[Problem to solve]
The lines below, beginning at the one that contains "Условия использования" and ending at the last, are to be retyped exactly.

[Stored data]
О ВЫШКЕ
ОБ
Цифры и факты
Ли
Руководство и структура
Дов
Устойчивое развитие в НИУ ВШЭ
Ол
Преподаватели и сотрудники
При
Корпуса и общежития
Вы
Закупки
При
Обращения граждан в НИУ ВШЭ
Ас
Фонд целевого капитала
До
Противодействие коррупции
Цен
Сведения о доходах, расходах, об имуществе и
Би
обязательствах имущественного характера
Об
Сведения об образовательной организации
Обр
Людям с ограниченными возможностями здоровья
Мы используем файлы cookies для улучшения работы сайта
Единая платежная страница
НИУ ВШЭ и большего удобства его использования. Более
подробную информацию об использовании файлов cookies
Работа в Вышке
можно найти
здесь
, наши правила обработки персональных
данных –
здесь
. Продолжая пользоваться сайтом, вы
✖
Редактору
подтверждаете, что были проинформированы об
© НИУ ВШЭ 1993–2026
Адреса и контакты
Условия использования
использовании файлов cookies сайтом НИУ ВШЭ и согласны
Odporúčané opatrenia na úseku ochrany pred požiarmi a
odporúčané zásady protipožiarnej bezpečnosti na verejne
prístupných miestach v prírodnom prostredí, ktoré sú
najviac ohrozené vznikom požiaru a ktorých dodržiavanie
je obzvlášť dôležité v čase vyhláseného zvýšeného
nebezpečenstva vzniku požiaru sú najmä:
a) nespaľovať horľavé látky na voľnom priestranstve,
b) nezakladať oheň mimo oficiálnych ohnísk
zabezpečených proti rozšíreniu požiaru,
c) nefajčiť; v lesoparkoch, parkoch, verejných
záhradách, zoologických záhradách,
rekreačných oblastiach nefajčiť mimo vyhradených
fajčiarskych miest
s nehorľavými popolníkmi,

[Response to this exercise]
Условия использования
использовании файлов cookies сайтом НИУ ВШЭ и согласны
Odporúčané opatrenia na úseku ochrany pred požiarmi a
odporúčané zásady protipožiarnej bezpečnosti na verejne
prístupných miestach v prírodnom prostredí, ktoré sú
najviac ohrozené vznikom požiaru a ktorých dodržiavanie
je obzvlášť dôležité v čase vyhláseného zvýšeného
nebezpečenstva vzniku požiaru sú najmä:
a) nespaľovať horľavé látky na voľnom priestranstve,
b) nezakladať oheň mimo oficiálnych ohnísk
zabezpečených proti rozšíreniu požiaru,
c) nefajčiť; v lesoparkoch, parkoch, verejných
záhradách, zoologických záhradách,
rekreačných oblastiach nefajčiť mimo vyhradených
fajčiarskych miest
s nehorľavými popolníkmi,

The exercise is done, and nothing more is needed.